== DIRECTIONS ==
Please copy everything in the database clustering passage from "On a shared-disk" down to "his OpenWorld keynote.", word for word.

== PASSAGE FOR REVIEW ==
====================

Clustering isn't a new idea. Companies like Tandem (now a Compaq subsidiary) have offered specialized server-clustering solutions for decades. However, it wasn't until the mid-1990s that major relational database vendors began experimenting with clustering as a way to make their products more efficient and fault-tolerant.

To properly evaluate the top database clustering products from IBM and Oracle, you must first understand the fundamental differences between their underlying technologies. Currently, there are two common methods of clustering relational databases, known as "shared-disk" and "shared-nothing" clustering.

IBM's DB2 Universal Database (DB2 UDB) uses a shared-nothing approach. In this architecture, each node in the cluster holds only one segment of the database, and the node also handles all of the computational work that corresponds to the data it stores. A master server assesses the task at hand and then parcels it out, distributing a portion of the job to each node that contains data to be processed. The task is then executed by all of the nodes in parallel, and the master server reports the result.

Oracle, on the other hand, uses shared-disk clustering—a design that's structured around a single large data store (for example, a disk array). Each node on the cluster has equal access to all of the information in the data store. Only the processing work is divided amongst them, and not the data itself. The result is a particularly fault tolerant database. Even if one or more servers fails, all of the application data remains available to the other nodes. By comparison, if one node on a shared-nothing database crashes, all of the data stored on that node likewise goes offline, until a failover system can recover from the fault.

Know Your Application

Another advantage Oracle claims is that its software can run any application in a clustered environment that could run on a single server, whether the application is commercial or homegrown. By comparison, IBM's demonstrations of off-the-shelf software for its DB2 clustering architecture thus far have only been benchmarks and certain applications from SAP, including mySAP.com and SAP Business Information Warehouse.

IBM is quick to point out, however, that it's important to evaluate various clustering solutions based on the type of application you want to run. Data warehousing is the easiest application for any clustered environment to manage. Warehousing applications typically assume you have a large amount of data serving many users, but in a read-only capacity.

In contrast, applications that rely more heavily on SQL-based transaction processing (both reading from and writing to the database) are much more difficult for any clustered database to manage. "You're going to hear vendors trot out all of their warehouse successes to try to convince you that their database scales the best for every application, but they're only showing you half the story," says Jeff Jones, director of strategy for IBM's data management solutions group.

On a shared-disk design, where every node has access to the database simultaneously, transaction-based applications require fault-tolerant resource locking and management to avoid data corruption. Although both IBM and Oracle are tight-lipped about real-world performance figures, IBM engineers believe this overhead will significantly limit Oracle 9i's performance for transactional applications.

Oracle insists that IBM's criticisms of the shared-disk design are disingenuous. Oracle representatives are fond of pointing out—rightly so—that IBM, too, markets a database using a shared-disk clustering architecture: the DB2 for OS/390 and z/OS product, which runs on IBM mainframes. "We think the mainframe guys are right," Ellison quipped in his OpenWorld keynote.

But IBM counters that the shared-disk design of its mainframe database is a unique situation. That architecture was only deemed feasible because of the tight integration that IBM has maintained between its mainframe hardware, operating system, and database software. "Oracle isn't inventing any database-specific hardware," says Jones. "It's partnering with people to do some of that, but we just don't see competition on the upper end."

====================

== RECORD SET ==

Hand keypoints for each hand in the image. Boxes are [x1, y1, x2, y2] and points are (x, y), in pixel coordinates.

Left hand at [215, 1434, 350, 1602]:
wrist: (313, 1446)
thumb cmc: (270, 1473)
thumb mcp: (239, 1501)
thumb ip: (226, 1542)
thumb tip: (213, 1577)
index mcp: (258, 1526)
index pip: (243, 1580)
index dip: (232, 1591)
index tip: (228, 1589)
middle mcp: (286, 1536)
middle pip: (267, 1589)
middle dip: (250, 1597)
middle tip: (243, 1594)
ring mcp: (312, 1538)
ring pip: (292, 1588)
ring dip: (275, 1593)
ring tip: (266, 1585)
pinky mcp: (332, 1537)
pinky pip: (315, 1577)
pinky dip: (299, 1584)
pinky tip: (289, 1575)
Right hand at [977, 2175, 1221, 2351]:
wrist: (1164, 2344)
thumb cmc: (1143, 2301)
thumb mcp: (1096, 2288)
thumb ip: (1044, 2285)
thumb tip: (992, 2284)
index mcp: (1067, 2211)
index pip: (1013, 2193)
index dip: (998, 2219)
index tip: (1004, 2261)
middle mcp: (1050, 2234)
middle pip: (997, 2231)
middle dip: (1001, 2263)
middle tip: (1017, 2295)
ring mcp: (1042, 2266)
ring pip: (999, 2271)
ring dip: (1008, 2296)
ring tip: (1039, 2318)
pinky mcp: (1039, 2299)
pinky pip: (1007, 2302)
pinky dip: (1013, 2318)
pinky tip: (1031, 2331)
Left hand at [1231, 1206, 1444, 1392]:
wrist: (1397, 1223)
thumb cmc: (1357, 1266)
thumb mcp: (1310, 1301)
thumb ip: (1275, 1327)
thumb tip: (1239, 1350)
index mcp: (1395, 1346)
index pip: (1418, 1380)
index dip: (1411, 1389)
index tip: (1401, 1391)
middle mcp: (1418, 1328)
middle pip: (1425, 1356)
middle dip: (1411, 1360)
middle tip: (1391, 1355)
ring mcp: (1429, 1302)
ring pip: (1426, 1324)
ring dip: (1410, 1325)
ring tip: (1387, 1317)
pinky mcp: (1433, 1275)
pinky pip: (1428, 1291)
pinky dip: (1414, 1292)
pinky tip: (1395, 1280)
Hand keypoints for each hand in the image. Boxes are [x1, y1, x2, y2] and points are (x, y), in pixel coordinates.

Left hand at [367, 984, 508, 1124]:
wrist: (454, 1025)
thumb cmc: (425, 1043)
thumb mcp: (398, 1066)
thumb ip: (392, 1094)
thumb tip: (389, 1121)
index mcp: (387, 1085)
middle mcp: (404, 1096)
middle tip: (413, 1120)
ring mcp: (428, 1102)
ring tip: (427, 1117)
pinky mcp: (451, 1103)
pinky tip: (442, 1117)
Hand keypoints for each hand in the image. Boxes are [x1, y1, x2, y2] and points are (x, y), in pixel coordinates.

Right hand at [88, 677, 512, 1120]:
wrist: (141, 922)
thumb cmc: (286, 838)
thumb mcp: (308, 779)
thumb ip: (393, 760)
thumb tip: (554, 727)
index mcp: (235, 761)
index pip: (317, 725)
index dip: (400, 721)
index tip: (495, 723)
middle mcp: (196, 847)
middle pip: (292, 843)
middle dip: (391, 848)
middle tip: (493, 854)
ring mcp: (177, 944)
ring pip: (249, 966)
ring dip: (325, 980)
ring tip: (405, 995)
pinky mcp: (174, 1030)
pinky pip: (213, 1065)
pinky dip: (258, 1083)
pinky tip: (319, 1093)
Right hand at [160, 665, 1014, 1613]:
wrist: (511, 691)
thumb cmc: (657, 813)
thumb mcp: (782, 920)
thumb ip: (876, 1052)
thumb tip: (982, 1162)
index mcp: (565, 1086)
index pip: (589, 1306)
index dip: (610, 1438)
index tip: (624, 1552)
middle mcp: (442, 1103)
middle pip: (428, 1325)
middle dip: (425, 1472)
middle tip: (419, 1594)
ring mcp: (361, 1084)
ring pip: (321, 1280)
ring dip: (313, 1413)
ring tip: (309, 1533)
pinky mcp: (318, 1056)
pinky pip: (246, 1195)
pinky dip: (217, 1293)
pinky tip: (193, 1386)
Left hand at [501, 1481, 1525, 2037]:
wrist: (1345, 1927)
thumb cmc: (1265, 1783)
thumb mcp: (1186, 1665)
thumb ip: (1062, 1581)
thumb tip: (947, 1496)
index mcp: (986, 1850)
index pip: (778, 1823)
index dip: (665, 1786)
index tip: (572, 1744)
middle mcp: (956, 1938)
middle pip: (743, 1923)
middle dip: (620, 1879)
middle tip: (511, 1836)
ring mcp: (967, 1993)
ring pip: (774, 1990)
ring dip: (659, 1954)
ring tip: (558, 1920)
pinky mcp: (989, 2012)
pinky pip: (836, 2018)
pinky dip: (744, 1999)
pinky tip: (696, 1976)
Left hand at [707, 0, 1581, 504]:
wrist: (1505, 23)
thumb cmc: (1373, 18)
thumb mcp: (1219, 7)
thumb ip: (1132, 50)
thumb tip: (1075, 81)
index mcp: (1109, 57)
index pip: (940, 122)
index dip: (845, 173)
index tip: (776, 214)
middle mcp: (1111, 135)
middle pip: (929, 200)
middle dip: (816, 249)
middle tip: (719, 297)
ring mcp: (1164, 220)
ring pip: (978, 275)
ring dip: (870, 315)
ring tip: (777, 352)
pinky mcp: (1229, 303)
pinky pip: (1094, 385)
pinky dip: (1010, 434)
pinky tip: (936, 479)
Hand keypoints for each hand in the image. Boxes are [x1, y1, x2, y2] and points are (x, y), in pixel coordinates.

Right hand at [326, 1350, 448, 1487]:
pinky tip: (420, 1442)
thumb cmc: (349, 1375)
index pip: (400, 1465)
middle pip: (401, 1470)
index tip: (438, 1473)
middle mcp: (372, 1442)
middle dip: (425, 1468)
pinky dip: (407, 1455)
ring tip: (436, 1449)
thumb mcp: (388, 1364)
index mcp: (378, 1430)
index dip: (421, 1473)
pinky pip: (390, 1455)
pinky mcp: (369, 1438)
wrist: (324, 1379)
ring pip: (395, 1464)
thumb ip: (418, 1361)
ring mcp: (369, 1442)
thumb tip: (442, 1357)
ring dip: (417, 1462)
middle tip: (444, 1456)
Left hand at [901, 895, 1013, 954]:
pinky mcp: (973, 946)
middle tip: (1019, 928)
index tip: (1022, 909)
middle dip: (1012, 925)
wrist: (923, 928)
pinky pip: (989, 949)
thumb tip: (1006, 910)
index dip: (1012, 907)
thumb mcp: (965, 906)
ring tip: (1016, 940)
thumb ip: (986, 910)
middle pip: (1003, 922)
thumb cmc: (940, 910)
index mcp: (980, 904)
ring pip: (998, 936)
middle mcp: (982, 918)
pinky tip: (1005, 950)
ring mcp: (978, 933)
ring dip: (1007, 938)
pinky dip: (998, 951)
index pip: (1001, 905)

====================

== ANSWER AREA ==
On a shared-disk design, where every node has access to the database simultaneously, transaction-based applications require fault-tolerant resource locking and management to avoid data corruption. Although both IBM and Oracle are tight-lipped about real-world performance figures, IBM engineers believe this overhead will significantly limit Oracle 9i's performance for transactional applications.

Oracle insists that IBM's criticisms of the shared-disk design are disingenuous. Oracle representatives are fond of pointing out—rightly so—that IBM, too, markets a database using a shared-disk clustering architecture: the DB2 for OS/390 and z/OS product, which runs on IBM mainframes. "We think the mainframe guys are right," Ellison quipped in his OpenWorld keynote.